While a mosaic based on Golden Rule has been on display at the UN since 1985 – offered as a 40th anniversary gift on behalf of the United States by then First Lady Nancy Reagan – the drawing and the painting were never exhibited before outside their home at the Norman Rockwell Museum. They will be on display along with sketches, color studies and notes for both artworks.

“On any given day at the UN, you will find tourists, delegates and diplomats marveling before a beautiful mosaic – an amazing representation of Norman Rockwell’s Golden Rule” the Secretary-General noted.

“I often walk by and see people as diverse as the painting itself – standing in awe at its moving image of humanity and its message of compassion and community that are at the heart of all world religions.”

Almost a decade before that painting, Norman Rockwell came here, the UN chief added, saying that he wanted “to help the world out of the mess it’s in” – and he believed “the United Nations was our only hope.”

He composed a drawing he called the United Nations and kept in his studio, he explained. “Ultimately, it lit a spark that became the Golden Rule.”

In the drawing, three ambassadors of the Cold War era representing the Security Council are engaged in a debate.

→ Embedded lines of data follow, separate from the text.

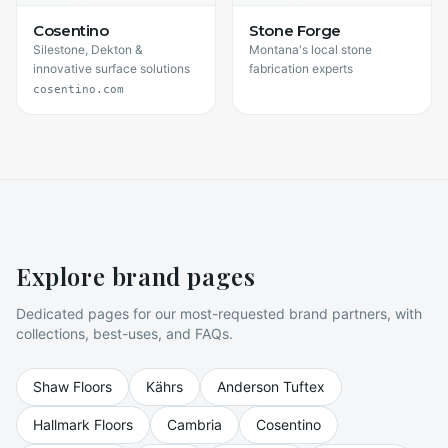
Cosentino
Stone Forge
Silestone, Dekton &
Montana's local stone
innovative surface solutions
fabrication experts
cosentino.com
Explore brand pages
Dedicated pages for our most-requested brand partners, with
collections, best-uses, and FAQs.
Shaw Floors
Kährs
Anderson Tuftex
Hallmark Floors
Cambria
Cosentino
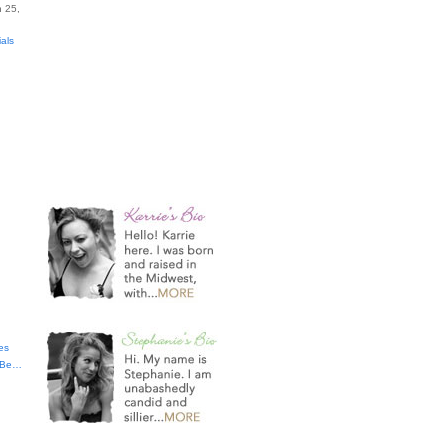
 25,
ials
es
t Be…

But standing right behind, flanked by the UN flag, are young and old, the hungry and the hopeful, peacekeepers and war-weary, described the Secretary-General.

In each of their faces, he went to say, you see their worries, aspirations, and drea“You feel their expectations. You sense their quiet but insistent demands to deliver results.”

If the United Nations Charter is our birth certificate, then Norman Rockwell’s United Nations helps bring it to life, with a powerful message: belong to the world, Ban concluded.

During the ceremony, remarks were also made by UN Deputy Secretary-General Jan Eliasson; Kathy Calvin, President and CEO of the United Nations Foundation; and Laurie Norton Moffatt, Director and CEO of the Norman Rockwell Museum.